Exactly the line with "5. **Update Firestore" and the lines that follow it, through the closing line of the entries, should be restated, with nothing left out or added.

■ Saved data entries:
┄┄┄┄┄┄┄┄┄┄┄┄┄┄┄┄┄┄┄┄

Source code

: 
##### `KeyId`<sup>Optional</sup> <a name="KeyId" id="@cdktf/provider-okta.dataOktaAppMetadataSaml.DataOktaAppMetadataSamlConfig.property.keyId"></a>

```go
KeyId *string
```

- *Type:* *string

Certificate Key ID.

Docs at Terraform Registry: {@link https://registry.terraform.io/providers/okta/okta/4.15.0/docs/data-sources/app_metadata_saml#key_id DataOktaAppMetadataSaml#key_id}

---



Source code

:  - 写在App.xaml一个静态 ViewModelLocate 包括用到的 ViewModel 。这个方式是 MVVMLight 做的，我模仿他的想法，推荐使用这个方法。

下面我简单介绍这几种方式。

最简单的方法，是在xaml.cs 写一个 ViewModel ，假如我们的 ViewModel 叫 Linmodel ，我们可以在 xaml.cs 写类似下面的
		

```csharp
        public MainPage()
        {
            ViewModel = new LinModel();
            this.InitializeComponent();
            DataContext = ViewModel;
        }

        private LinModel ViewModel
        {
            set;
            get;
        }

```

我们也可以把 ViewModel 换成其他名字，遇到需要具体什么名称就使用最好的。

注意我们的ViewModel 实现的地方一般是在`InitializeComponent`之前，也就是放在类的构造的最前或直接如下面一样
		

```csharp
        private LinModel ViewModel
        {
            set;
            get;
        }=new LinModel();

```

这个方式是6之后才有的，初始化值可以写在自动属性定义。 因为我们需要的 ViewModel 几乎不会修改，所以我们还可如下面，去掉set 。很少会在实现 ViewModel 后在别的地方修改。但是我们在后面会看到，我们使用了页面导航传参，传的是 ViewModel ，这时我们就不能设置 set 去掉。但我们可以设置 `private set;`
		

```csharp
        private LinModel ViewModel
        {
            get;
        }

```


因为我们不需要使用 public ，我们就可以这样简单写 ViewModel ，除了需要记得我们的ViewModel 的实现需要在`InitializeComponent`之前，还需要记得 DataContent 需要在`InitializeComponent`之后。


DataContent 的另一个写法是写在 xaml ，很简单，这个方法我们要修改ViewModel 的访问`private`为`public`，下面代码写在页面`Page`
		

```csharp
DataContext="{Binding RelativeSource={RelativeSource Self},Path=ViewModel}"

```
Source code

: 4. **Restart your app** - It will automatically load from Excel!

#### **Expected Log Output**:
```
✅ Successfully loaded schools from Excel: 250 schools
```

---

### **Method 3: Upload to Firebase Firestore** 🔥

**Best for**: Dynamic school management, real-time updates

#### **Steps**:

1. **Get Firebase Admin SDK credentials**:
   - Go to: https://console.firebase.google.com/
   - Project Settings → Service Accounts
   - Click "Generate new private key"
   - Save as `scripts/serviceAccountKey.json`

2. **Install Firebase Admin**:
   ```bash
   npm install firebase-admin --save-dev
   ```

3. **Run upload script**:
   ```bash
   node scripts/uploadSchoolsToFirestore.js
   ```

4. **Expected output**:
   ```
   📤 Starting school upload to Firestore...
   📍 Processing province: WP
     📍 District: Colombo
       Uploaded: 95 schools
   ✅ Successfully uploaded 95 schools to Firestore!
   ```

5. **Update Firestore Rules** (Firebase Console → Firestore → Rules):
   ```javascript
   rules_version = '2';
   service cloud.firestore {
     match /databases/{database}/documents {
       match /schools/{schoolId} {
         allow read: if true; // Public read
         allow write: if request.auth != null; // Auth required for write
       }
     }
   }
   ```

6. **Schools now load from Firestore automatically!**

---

┄┄┄┄┄┄┄┄┄┄┄┄┄┄┄┄┄┄┄┄

■ Task solution:
5. **Update Firestore Rules** (Firebase Console → Firestore → Rules):
   ```javascript
   rules_version = '2';
   service cloud.firestore {
     match /databases/{database}/documents {
       match /schools/{schoolId} {
         allow read: if true; // Public read
         allow write: if request.auth != null; // Auth required for write
       }
     }
   }
   ```

6. **Schools now load from Firestore automatically!**

---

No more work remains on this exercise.